IIT has had a lot of experience in this respect, and from consultations with experts at being students such as Omnsicens, Omnsicens Nova, and Omnisciens Miles, we’re pleased to offer you five surefire ways to improve your class participation grade without having to actually do any more studying (though that may help too).

1. Talk more (regardless of what you say)

While professors do care somewhat about what you are saying, a little bit of sophistry and a lot of words can cover over your not having finished a reading or not understanding it. Just let the words flow out and let the logic come later, perhaps second semester of senior year. This is the most common suggestion given by professors during Don Rags, so its quite simple: they want words, so give them words.


If you want to get a bit more refined, we suggest mixing in buzzwords/buzzphrases. This means saying “form”, “potency”, “actuality”, or “transcedenticalitiously persuasive rhetoric” in a philosophy class or “fate” or “order” in Humanities. During any class, however, simply saying “(name), I don’t understand that” or if you really want to look smart, “Nescio”, often works to get the professors’ attention. 

Other similar ways to look smart and participative include asking guiding questions to appear to be a “seminar leader”. These include saying, “Where are we going?”. “Can you please repeat that?” or  “Can we get back on track?”

3. Sit Next to the Professor and Bring Him Coffee

It sounds like bribery, and it may actually be that, but since we won’t know for sure until Ethics during junior year, go ahead and bring coffee to the professor, offer to retrieve his notes (in Dr. Grove’s class) or offer to bring him markers. The professor can’t help but take notice of the attention you’re giving class and the good you’re doing for him and the section as a whole, something that will surely earn some time of reward in the form of good marks for participation.
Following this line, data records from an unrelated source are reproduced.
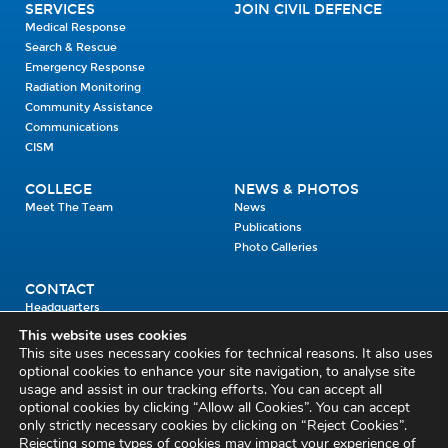
SERVICES
JOIN CIVIL DEFENCE
Medical Response
Search & Rescue
Emergency Response
Radiation Monitoring
Community Assistance
Communications
CISM
COLLEGE
NEWS & PHOTOS
Meet The Team
News
Publications
Photo Galleries
CONTACT
Headquarters
Units
This website uses cookies
Enrolment Enquiry
This site uses necessary cookies for technical reasons. It also uses
optional cookies to enhance your site navigation, to analyse site
usage and assist in our tracking efforts. You can accept all
Civil Defence Headquarters
optional cookies by clicking “Allow all Cookies”. You can accept
only strictly necessary cookies by clicking on “Reject Cookies”.
Benamore, Roscrea
Co. Tipperary
Rejecting some types of cookies may impact your experience of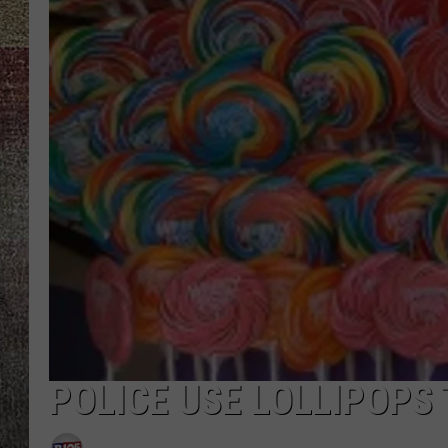
POLICE USE LOLLIPOPS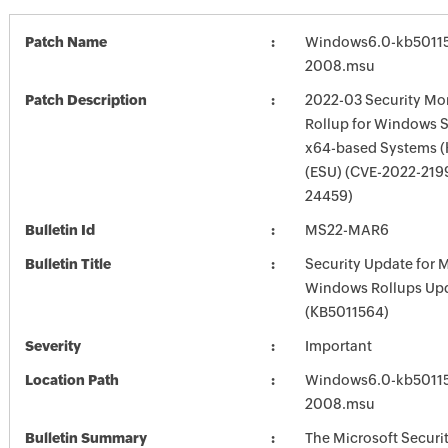
Patch Name
Windows6.0-kb5011
2008.msu
Patch Description
2022-03 Security Mon
Rollup for Windows S
x64-based Systems (
(ESU) (CVE-2022-219
24459)
Bulletin Id
MS22-MAR6
Bulletin Title
Security Update for 
Windows Rollups Up
(KB5011564)
Severity
Important
Location Path
Windows6.0-kb5011
2008.msu
Bulletin Summary
The Microsoft Securi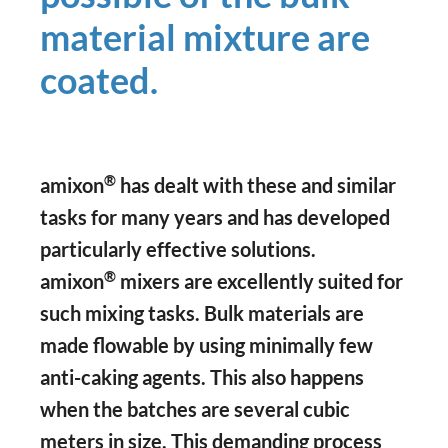
material mixture are
coated.
®
amixon
has dealt with these and similar
tasks for many years and has developed
particularly effective solutions.
®
amixon
mixers are excellently suited for
such mixing tasks. Bulk materials are
made flowable by using minimally few
anti-caking agents. This also happens
when the batches are several cubic
meters in size. This demanding process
4. Stand Up During Class and Display an Intellectual Expression while Talking Slowly in a Low Voice

This way, the professor sees you standing out since you’re towering over everybody else, and as he also knows for sure that you’re not sleeping, he won’t have to wonder. Talking slowly in a low voice extends the time you’re speaking, both directly and because you’ll likely have to repeat yourself. Looking smart while doing this helps boost your ethos as well in combination with all this, in some cases even possibly making him think you’re a wonder-filled Convert (from Dr. Holmes lecture on the four types of students), but always wowing the professor with your focus and an appearance of actually caring. 

5. Stay after Class and Ask the Professor a Lot of Questions

It doesn’t matter what they are. Just ask questions afterwards, and it’ll create the image that you had a lot of good points to make, but just weren’t able to for some reason. The risk here is that in some cases the professor may think you know more than you do and expect you to present on the answers achieved from your discussion in the next class but in most cases its a risk worth taking.

Bonus: As Omnsicens (the sophomore one …and only one) told us, a larger beard properly kept up, equals wisdom. Therefore if one wants to be truly wise and not just give the experience of wisdom, get a beard. 

Note: All of these suggestions require actually attending class, as although several students have attempted telling professors that their missing friends are present but just “invisible” it appears none of the professors at WCC believe the concept of invisibility has any philosophical basis among physically embodied beings. Whilst this idea may work at other colleges that don’t actually believe in particulars, TAC for instance, it doesn’t work here. So come to class!